··· Supplied material

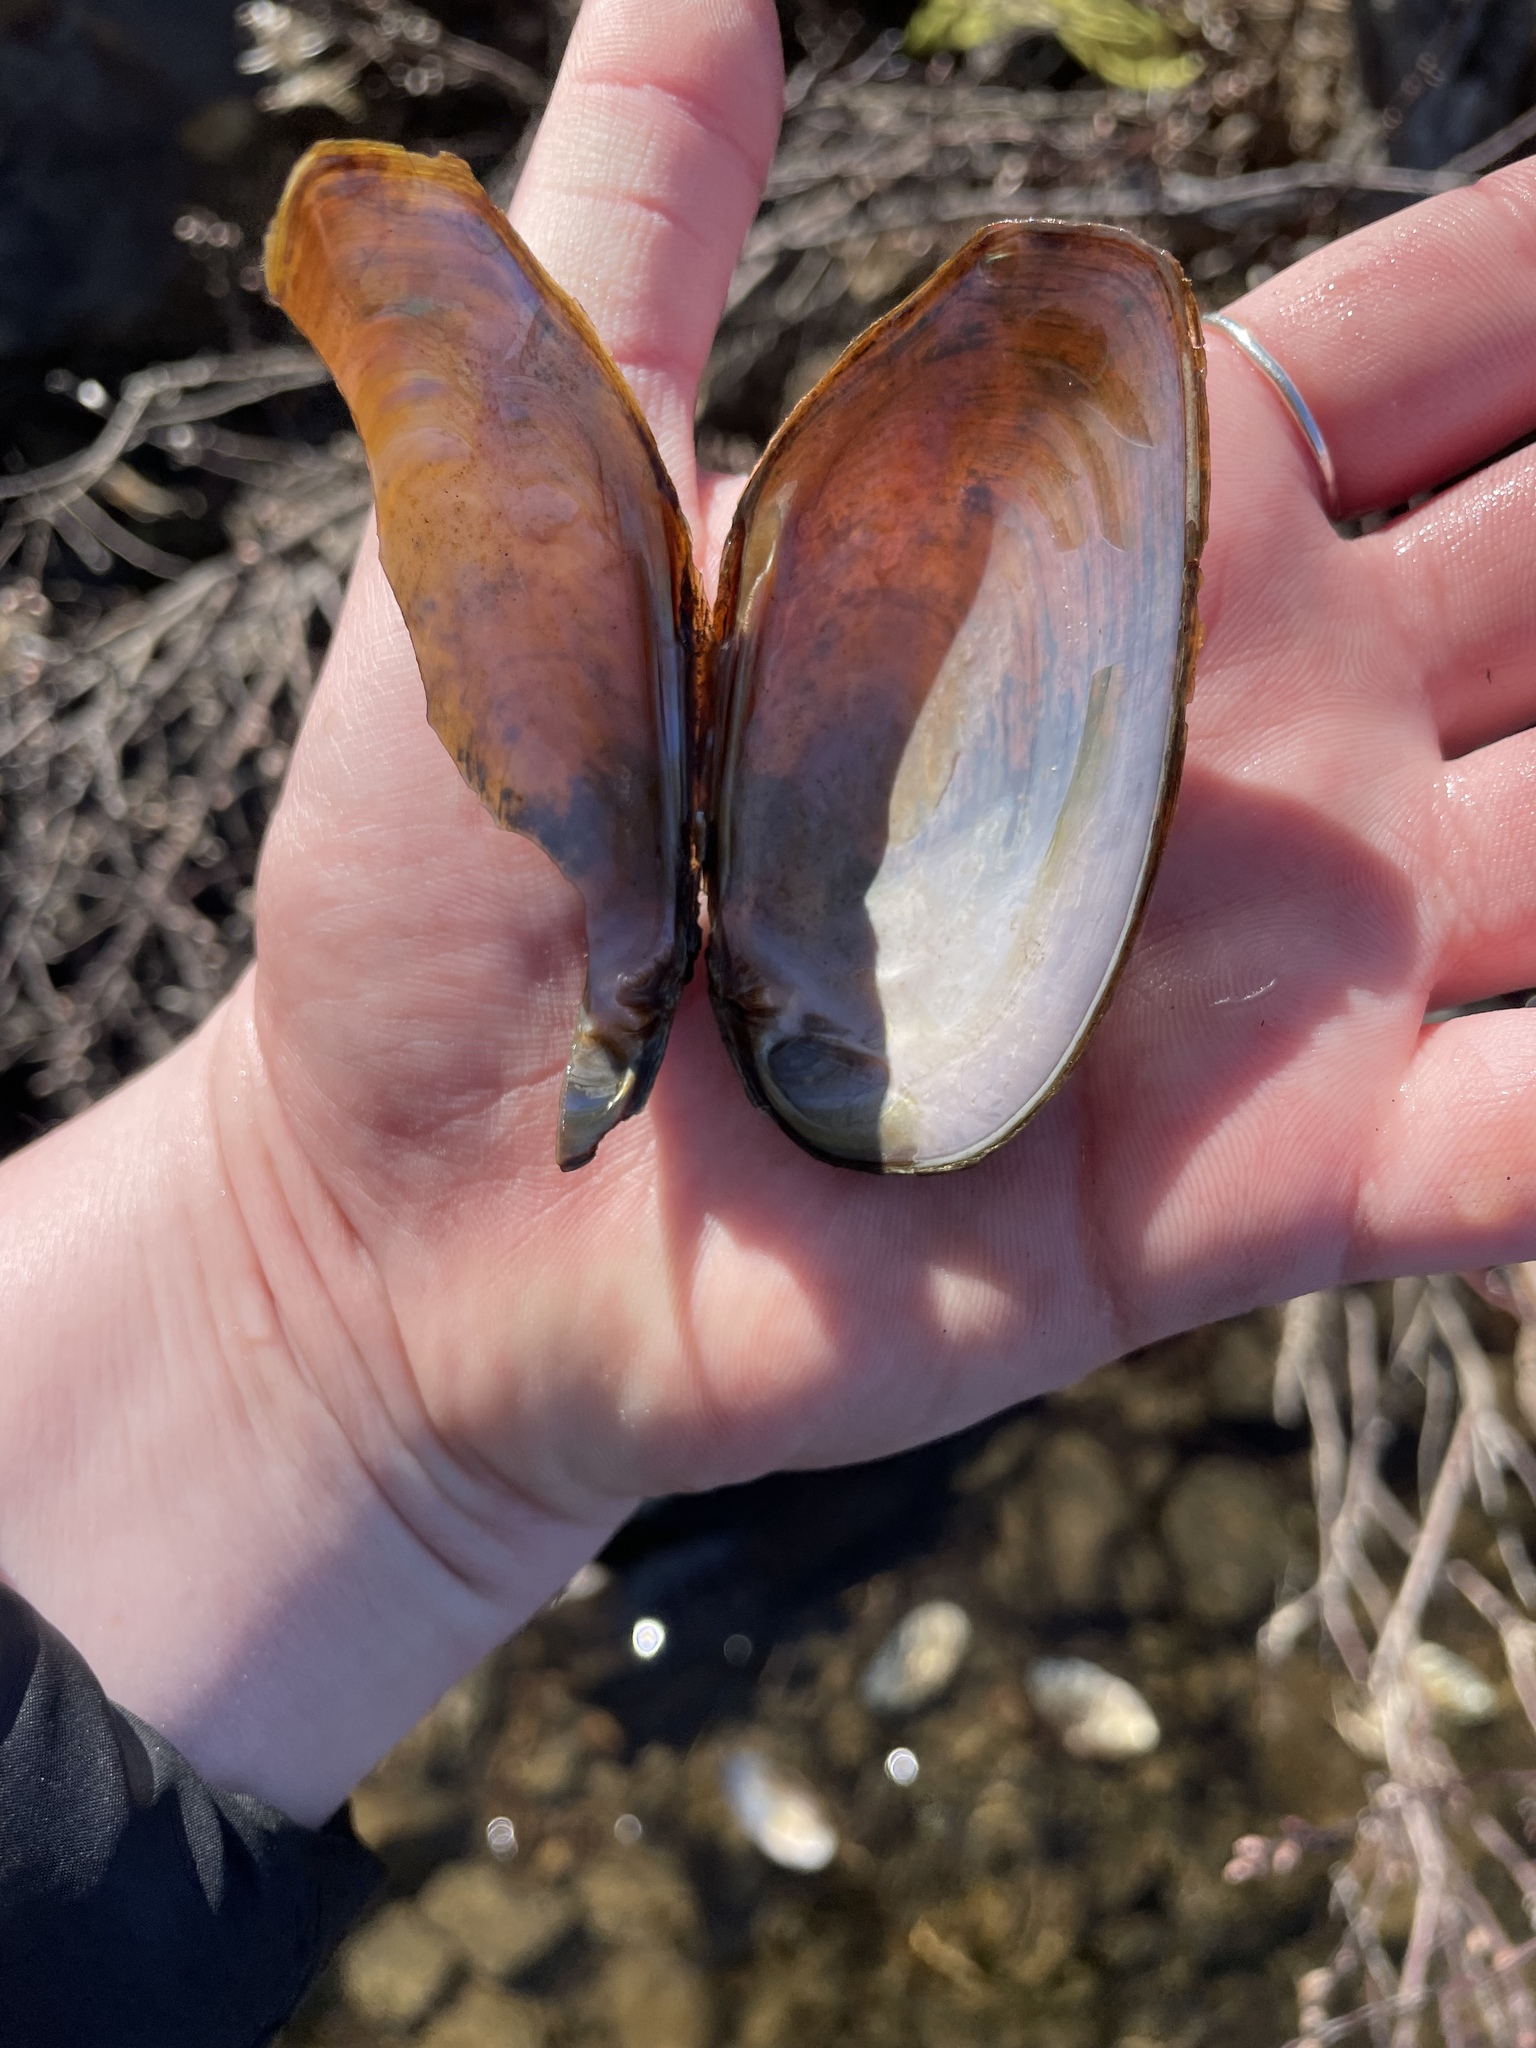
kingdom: Animalia
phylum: Mollusca
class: Bivalvia
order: Unionida
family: Unionidae
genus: Elliptio
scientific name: Elliptio complanata
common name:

······

What needs to be done
Copy out every line of the data word for word, leaving out the pictures.

Full solution
kingdom: Animalia
phylum: Mollusca
class: Bivalvia
order: Unionida
family: Unionidae
genus: Elliptio
scientific name: Elliptio complanata
common name:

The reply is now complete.